Problem description: Give the lines below again exactly, starting with the line that holds "(348, 402) none -> (280, 368) //" and going on through the line that holds "(124, 929) none -> [1053,437,1092,453] you".

(Stored dataset items)
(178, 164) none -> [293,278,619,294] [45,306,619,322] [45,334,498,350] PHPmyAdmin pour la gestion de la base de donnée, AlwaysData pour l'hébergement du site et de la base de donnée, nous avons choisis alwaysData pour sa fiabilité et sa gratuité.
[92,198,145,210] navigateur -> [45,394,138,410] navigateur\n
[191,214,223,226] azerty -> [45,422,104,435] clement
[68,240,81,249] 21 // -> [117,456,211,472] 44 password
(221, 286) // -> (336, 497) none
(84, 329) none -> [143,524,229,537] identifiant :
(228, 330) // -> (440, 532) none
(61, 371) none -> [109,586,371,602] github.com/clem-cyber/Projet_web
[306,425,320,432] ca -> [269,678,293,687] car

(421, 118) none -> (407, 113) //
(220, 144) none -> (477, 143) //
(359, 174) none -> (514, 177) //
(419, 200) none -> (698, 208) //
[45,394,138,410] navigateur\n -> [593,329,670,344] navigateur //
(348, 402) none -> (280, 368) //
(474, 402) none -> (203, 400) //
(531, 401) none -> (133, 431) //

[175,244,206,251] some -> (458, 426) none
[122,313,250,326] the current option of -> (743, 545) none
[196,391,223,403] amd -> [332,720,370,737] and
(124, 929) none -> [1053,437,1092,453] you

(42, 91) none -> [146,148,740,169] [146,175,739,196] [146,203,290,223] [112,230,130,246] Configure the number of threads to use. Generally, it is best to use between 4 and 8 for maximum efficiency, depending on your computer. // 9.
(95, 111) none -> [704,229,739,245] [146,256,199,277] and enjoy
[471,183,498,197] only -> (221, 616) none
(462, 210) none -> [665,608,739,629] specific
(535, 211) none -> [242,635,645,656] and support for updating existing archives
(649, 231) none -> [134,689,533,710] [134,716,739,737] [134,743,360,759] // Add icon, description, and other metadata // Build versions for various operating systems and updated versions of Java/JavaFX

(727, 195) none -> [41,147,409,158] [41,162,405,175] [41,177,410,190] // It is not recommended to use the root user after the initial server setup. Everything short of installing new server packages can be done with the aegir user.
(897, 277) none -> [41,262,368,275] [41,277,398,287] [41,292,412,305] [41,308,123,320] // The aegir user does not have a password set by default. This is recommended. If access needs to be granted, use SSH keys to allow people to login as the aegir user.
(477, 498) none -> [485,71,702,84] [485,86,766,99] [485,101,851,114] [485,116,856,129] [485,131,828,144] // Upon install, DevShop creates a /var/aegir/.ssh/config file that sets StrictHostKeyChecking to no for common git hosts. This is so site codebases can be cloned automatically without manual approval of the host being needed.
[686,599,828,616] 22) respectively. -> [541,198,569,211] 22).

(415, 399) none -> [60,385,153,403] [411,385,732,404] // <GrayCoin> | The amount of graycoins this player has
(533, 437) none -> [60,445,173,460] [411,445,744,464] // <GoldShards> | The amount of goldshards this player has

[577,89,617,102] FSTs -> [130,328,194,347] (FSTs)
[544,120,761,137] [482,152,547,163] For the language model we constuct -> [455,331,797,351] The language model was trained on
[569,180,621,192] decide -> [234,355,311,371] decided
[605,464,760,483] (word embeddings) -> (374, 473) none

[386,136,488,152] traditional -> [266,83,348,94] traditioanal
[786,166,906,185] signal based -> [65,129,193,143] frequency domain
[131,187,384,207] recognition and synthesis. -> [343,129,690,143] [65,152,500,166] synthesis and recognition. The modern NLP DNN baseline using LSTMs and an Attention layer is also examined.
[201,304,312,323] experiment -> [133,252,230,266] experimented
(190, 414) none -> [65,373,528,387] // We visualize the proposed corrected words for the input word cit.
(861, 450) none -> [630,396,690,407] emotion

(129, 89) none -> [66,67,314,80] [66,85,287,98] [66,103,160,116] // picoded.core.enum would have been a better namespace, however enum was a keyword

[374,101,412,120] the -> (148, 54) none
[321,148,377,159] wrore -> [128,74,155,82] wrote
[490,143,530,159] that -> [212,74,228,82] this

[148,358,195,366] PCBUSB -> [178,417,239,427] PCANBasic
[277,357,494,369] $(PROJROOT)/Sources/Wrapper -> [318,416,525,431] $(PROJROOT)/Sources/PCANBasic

Task answer:
(348, 402) none -> (280, 368) //
(474, 402) none -> (203, 400) //
(531, 401) none -> (133, 431) //

[175,244,206,251] some -> (458, 426) none
[122,313,250,326] the current option of -> (743, 545) none
[196,391,223,403] amd -> [332,720,370,737] and
(124, 929) none -> [1053,437,1092,453] you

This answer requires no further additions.